Chipotle launched an ops initiative to retrain workers on the fundamentals of business and implemented a new labor management tool to ensure the right number of employees are scheduled during certain parts of the day.
The brand also installed customer-facing PIN pads to promote faster and contactless payment options, deployed a new learning management system to provide e-learning courses, updated its POS hardware, and made computer programming enhancements to improve accuracy and throughput.
Getting more out of labor remains a key directive as turnover rates press the industry and the overall job pool sits 600,000 or short of pre-COVID levels. Labor costs in Q2 were 24.8 percent for Chipotle, up 30 basis points from 2021 due to the chain’s decision in May of last year to grow wages.
Chipotle’s hourly (crew, kitchen manager, service manager) turnover rate hit 194 percent in 2019, up from 141 percent the prior year. As noted, it raised average hourly wages to $15, added referral bonuses, and spent time refining pathways for advancement in response. Additionally, crew members can now become “restaurateurs,” which is what Chipotle calls its highest GM role, in as little as three and half years. If they get there, earning potential hikes to $100,000.
Chipotle took a 4 percent menu price increase in August to mitigate pressures.
And as this evolves, the brand will work toward streamlining operations to match its throughput goals. The fast casual said in July it wanted to reach 2013/2014 throughput levels, back when restaurants were fulfilling orders in the high 20s to low 30s on a per 15-minute basis. Chipotle laid out this goal in 2019 and it began to pay dividends in early 2020 before COVID hit.

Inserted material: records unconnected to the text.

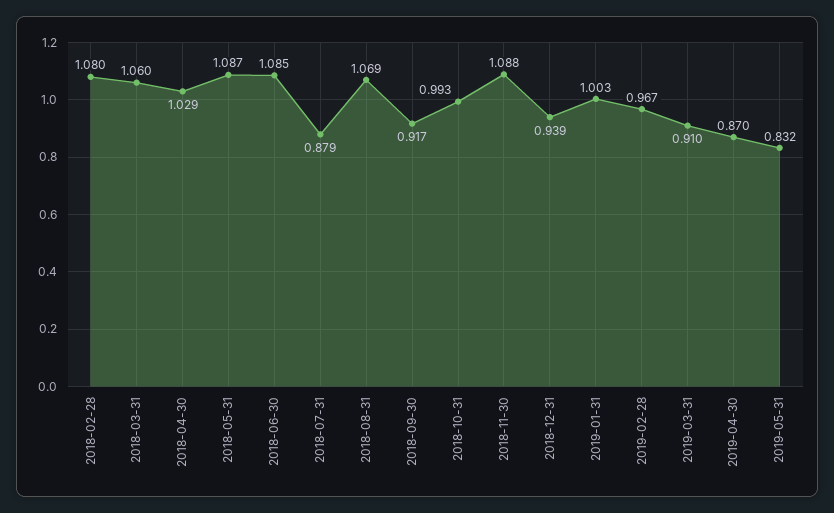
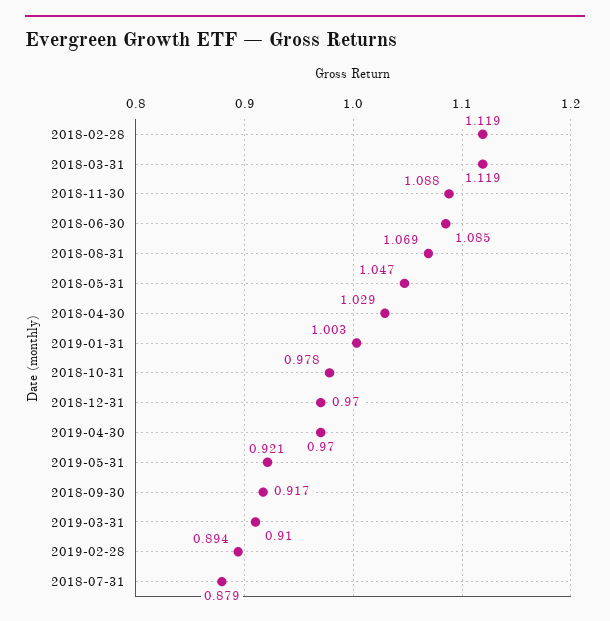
  {
-   "2018-02-28": 1.08,
+   "2018-02-28": 1.119,
-   "2018-03-31": 1.06,
+   "2018-03-31": 1.119,
    "2018-04-30": 1.029,
-   "2018-05-31": 1.087,
+   "2018-05-31": 1.047,
    "2018-06-30": 1.085,
    "2018-07-31": 0.879,
    "2018-08-31": 1.069,
    "2018-09-30": 0.917,
-   "2018-10-31": 0.993,
+   "2018-10-31": 0.978,
    "2018-11-30": 1.088,
-   "2018-12-31": 0.939,
+   "2018-12-31": 0.97,
    "2019-01-31": 1.003,
-   "2019-02-28": 0.967,
+   "2019-02-28": 0.894,
    "2019-03-31": 0.91,
-   "2019-04-30": 0.87,
+   "2019-04-30": 0.97,
-   "2019-05-31": 0.832
+   "2019-05-31": 0.921
  }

CEO Brian Niccol said in Q2 said some stores—with teams that have been together for years—were earning $5 million to $7 million, proving restaurants have “tremendous upside” when efficiency is at its best.
“We’re confident that if we can get our team members to understand what it means to be, call it, rush-ready in their places and ready to go, there’s no reason why we can’t get back to those high 20s, low 30s on a per 15-minute basis,” Niccol said.
Chipotle, which opened 42 restaurants in Q2, 32 of which were Chipotlanes, and expects to debut 235–250 this year, reported average-unit volumes of $2.8 million last quarter, with 39 percent owing to digital. It’s tracking toward $3 million plus and even above $4 million at some point, Niccol said.